Section 179 Tax Deductions Become Permanent
One of the best tax benefits for small businesses owners just got a whole lot better. The federal government provides a significant tax deduction for small businesses that lets owners take advantage of investments in capital expenses, and this year they made the deduction permanent with the recent passage of the 2009-page omnibus spending bill. Called a Section 179 deduction, the now-permanent tax rule allows business owners to deduct the cost of equipment purchases or leasing payments up to $500,000.
In previous years, lawmakers would not pass any tax extenders until the last possible moment of the legislative session, leaving business owners in financial limbo with questions about whether they would be able to deduct more than the lower threshold of $25,000. This typically meant owners couldn’t make definitive decisions on investing in technology upgrades or making much-needed capital investments, since they didn’t know whether government officials would extend the tax deductions. This happened last year, when business owners were left to wonder the fate of Section 179 in 2015 right up until mid-December. The total cost of these Section 179 tax extenders will cost $622 billion over the next 10 years, The Hill reported.
“How can families and local businesses count on tax relief each year as long as Congress can’t decide what’s permanent and what’s not?” asked House Ways and Means Chairman Kevin Brady, R-Texas, according to The Hill. “That confusion ends with this bill.”
While politicians again waited until the final seconds to pass the current extension by adding it onto an omnibus spending bill, by making the $500,000-deduction level permanent, lawmakers have built in a sense of consistency for owners, who can now make sound investment choices with the knowledge that the deductions will be available. This relieves a considerable amount of stress for business owners who need to plan their strategies for the new year by investing in their company.
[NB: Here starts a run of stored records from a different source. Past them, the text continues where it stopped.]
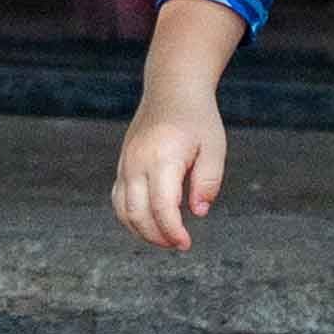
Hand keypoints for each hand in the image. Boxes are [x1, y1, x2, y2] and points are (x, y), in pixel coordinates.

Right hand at [113, 89, 225, 252]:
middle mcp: (137, 162)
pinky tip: (150, 223)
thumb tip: (198, 211)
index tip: (186, 243)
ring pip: (123, 210)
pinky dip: (130, 217)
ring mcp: (125, 163)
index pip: (161, 207)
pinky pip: (118, 199)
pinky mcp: (122, 165)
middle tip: (179, 244)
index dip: (173, 232)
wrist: (171, 89)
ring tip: (165, 237)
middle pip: (137, 213)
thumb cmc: (197, 119)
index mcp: (162, 158)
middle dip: (157, 237)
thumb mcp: (214, 147)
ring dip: (141, 231)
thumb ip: (208, 181)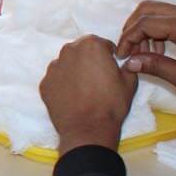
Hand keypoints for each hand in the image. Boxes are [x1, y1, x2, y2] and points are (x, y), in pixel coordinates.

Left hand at [40, 35, 137, 151]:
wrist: (88, 130)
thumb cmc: (111, 104)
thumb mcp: (129, 82)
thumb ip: (128, 65)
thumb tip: (126, 62)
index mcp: (91, 45)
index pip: (102, 45)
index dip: (109, 57)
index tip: (110, 70)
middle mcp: (69, 51)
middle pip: (82, 51)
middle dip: (89, 61)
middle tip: (97, 80)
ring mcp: (54, 67)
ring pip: (67, 64)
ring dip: (75, 71)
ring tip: (84, 90)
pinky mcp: (45, 83)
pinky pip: (56, 79)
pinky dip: (63, 85)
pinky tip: (72, 98)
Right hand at [118, 2, 175, 102]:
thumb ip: (156, 67)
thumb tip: (129, 62)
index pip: (145, 23)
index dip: (128, 39)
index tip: (122, 57)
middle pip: (147, 9)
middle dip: (132, 29)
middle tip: (128, 51)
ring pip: (157, 11)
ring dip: (144, 29)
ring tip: (144, 55)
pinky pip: (168, 17)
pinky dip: (156, 30)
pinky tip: (158, 51)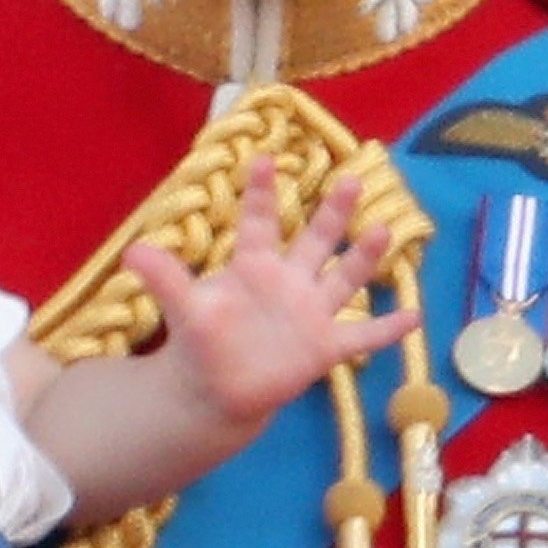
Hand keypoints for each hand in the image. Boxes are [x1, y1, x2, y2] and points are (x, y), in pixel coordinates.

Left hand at [126, 162, 415, 428]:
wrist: (220, 390)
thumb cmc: (204, 341)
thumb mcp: (185, 309)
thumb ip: (166, 279)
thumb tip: (133, 251)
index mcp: (255, 265)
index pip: (260, 222)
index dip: (261, 192)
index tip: (265, 157)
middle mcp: (290, 281)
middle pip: (314, 240)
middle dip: (332, 212)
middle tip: (351, 178)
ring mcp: (312, 312)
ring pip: (343, 280)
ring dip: (363, 258)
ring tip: (384, 231)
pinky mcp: (325, 347)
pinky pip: (362, 337)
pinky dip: (387, 330)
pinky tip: (414, 317)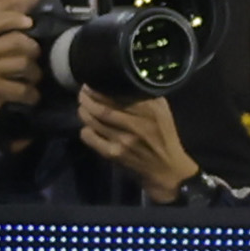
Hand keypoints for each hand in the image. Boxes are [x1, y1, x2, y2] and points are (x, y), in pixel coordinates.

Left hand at [78, 87, 197, 198]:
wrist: (166, 168)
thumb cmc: (164, 136)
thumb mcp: (163, 113)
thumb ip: (147, 97)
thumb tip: (126, 82)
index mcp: (150, 111)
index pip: (118, 94)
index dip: (99, 88)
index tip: (91, 83)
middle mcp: (136, 124)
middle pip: (101, 107)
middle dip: (87, 98)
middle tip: (83, 93)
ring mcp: (122, 140)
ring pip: (92, 120)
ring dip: (83, 111)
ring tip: (83, 107)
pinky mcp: (113, 153)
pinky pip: (89, 136)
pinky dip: (85, 129)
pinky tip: (89, 127)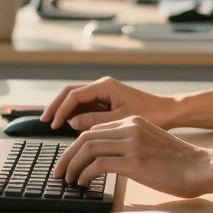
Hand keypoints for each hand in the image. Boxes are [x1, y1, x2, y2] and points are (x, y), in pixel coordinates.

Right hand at [41, 76, 177, 129]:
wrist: (168, 113)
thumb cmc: (150, 114)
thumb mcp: (120, 120)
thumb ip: (95, 120)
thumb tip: (72, 122)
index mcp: (105, 86)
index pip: (74, 95)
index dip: (61, 109)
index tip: (53, 124)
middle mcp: (102, 87)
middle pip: (70, 93)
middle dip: (56, 106)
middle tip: (44, 120)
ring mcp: (104, 94)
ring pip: (76, 99)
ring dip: (63, 110)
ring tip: (52, 124)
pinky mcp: (106, 102)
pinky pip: (85, 106)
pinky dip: (74, 114)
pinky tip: (68, 126)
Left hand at [52, 116, 212, 197]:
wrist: (202, 167)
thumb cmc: (179, 162)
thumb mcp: (151, 145)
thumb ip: (130, 145)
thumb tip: (106, 161)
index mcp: (133, 122)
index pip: (94, 130)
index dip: (77, 146)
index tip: (69, 161)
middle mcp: (130, 128)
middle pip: (85, 137)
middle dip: (67, 155)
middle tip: (59, 171)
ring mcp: (132, 143)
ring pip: (88, 149)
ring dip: (73, 165)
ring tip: (68, 179)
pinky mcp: (134, 161)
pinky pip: (98, 164)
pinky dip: (85, 174)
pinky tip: (83, 183)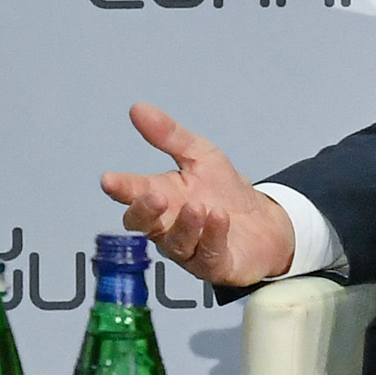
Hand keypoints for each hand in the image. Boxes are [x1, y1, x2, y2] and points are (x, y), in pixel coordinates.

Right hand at [97, 103, 297, 286]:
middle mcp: (168, 226)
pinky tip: (219, 219)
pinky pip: (208, 255)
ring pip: (176, 243)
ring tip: (198, 207)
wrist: (265, 221)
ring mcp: (190, 249)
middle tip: (156, 195)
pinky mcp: (215, 265)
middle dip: (146, 211)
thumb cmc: (225, 192)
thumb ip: (168, 135)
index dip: (120, 188)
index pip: (133, 194)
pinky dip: (213, 236)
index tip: (109, 180)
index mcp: (160, 198)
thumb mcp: (200, 155)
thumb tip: (138, 109)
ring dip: (185, 225)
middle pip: (145, 225)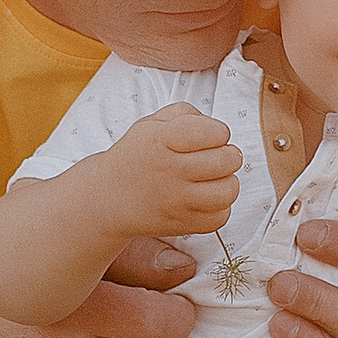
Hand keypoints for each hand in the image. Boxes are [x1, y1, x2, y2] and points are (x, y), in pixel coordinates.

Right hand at [110, 103, 242, 239]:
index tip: (212, 136)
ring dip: (228, 182)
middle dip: (229, 155)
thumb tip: (214, 126)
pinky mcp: (181, 223)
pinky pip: (220, 218)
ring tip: (215, 179)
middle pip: (227, 161)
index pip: (214, 132)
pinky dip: (219, 208)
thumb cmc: (137, 156)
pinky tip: (205, 198)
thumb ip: (185, 113)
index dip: (220, 131)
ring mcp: (176, 200)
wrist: (108, 196)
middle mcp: (170, 170)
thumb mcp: (152, 122)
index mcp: (163, 139)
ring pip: (227, 191)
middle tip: (218, 156)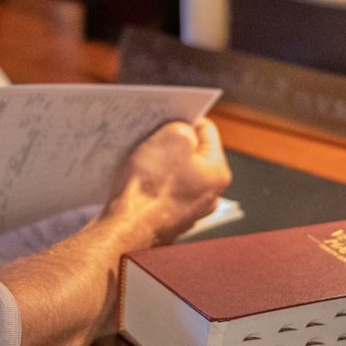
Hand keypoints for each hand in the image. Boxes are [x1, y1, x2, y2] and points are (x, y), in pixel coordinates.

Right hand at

Not only does the bill include the permanent extension of the higher deduction level, allowing small business owners the ability to purchase more technology and equipment, but the new rule also includes an added depreciation bonus for property acquired between 2015 and 2019. For 2015, 2016 and 2017, owners can deduct 50 percent of the cost of putting the property into service, while this amount dips down to 40 percent in 2018 and 30 percent in 2019. The added deductions should encourage more small business owners to take advantage of the new rule, hopefully making up for much of the confusion caused in previous years.
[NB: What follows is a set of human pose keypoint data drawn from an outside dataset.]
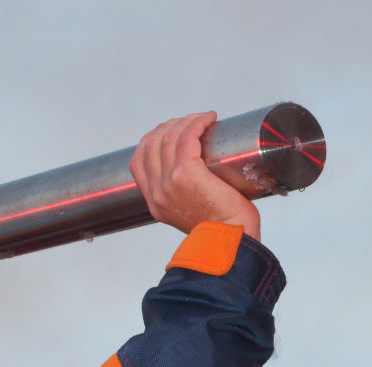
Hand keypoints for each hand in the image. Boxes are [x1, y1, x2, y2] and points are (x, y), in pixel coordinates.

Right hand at [130, 112, 261, 238]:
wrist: (232, 242)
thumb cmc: (225, 230)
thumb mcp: (193, 214)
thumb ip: (187, 196)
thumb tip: (201, 174)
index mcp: (155, 202)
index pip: (139, 161)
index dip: (153, 139)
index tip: (173, 132)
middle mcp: (157, 192)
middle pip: (152, 144)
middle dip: (170, 126)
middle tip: (192, 122)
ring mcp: (168, 182)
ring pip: (169, 137)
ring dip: (187, 121)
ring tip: (204, 118)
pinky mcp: (185, 173)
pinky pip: (187, 137)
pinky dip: (197, 123)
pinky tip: (209, 118)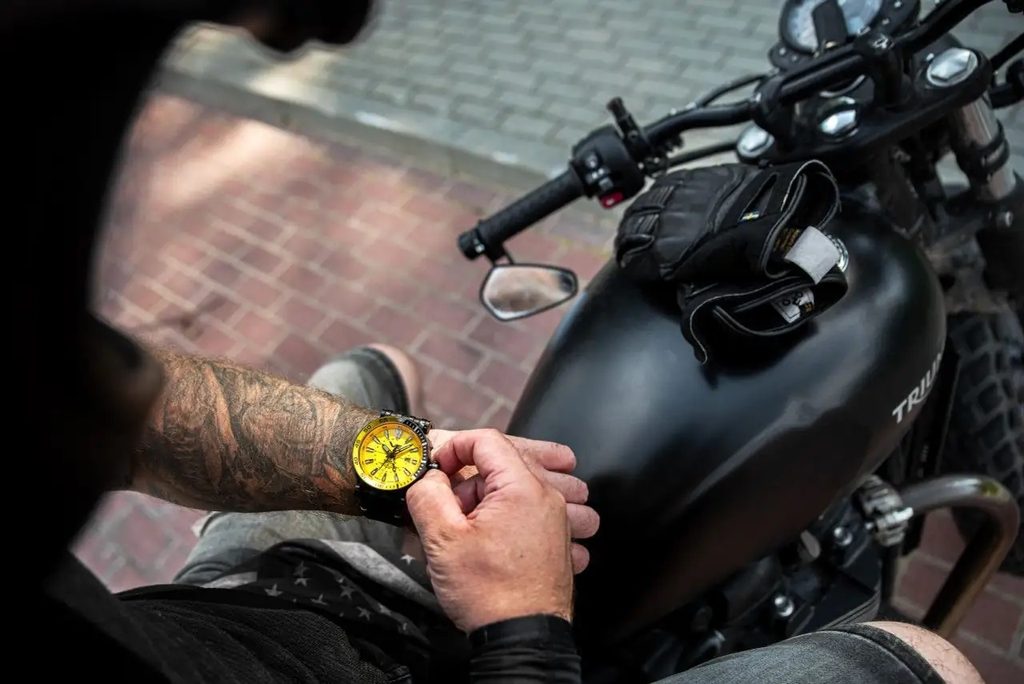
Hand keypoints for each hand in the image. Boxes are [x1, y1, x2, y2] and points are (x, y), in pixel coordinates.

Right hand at [407, 429, 595, 631]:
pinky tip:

Benefiting diverse industries
Small businesses form the backbone of the nation’s economy and without the extension of these crucial tax deductions, many enterprises would be unable to find the capital necessary to grow. But with the passage of the new bill, owners will have the opportunity to invest considerable working capital in their businesses.
According to the U.S. Census Department, in 2012, very small businesses, or those with fewer than 20 employees, employed 20.4 million people, or 17.6 percent of the working population, while small businesses, or those 20 to 99 employees, had 19.4 million people working for them, or 16.7 percent of the population. Meanwhile, medium businesses, those classified as having 100 to 499 workers, constitute 14 percent of the population, with 14 percent. Collectively, these enterprises account for just under half of the total work force.
In many instances, companies in this range must take advantage of any additional monetary assistance they can find, and in the past the Section 179 deduction has always been a key force in providing this help. Organizations in essentially every industry can deduct the cost of capital expenses, from agriculture organizations to retail shops to financial-sector companies.
As Farm Industry News noted, this extension will help farmers boost revenues in the face of sliding crop prices. For construction companies, the deduction should help account for the rising expense of labor in light of the skilled worker shortage. For retail shops, the new tax rule can assist in the costly transition to EMV point-of-sale terminals. Offices can take advantage of the change to upgrade computers or invest in new data servers. While most small businesses are eligible for this great offer, owners should speak with a tax professional or accountant before making any final decisions.
Leasing or financing equipment
While small business owners can use this tax deduction to take advantage of capital expenses, Section 179 also allows companies to deduct the payments for financing or leasing equipment. In some instances, the IRS lets owners deduct 100 percent of equipment lease payments because this qualifies as an off-balance sheet operating expenses. Going this route means a small business can then speed up depreciation for the equipment, since this can be deducted during the term of the lease rather than the life of the equipment. In addition, most equipment does not qualify as an asset, alleviating the burden of having to pay the IRS’s Alternative Minimum Tax.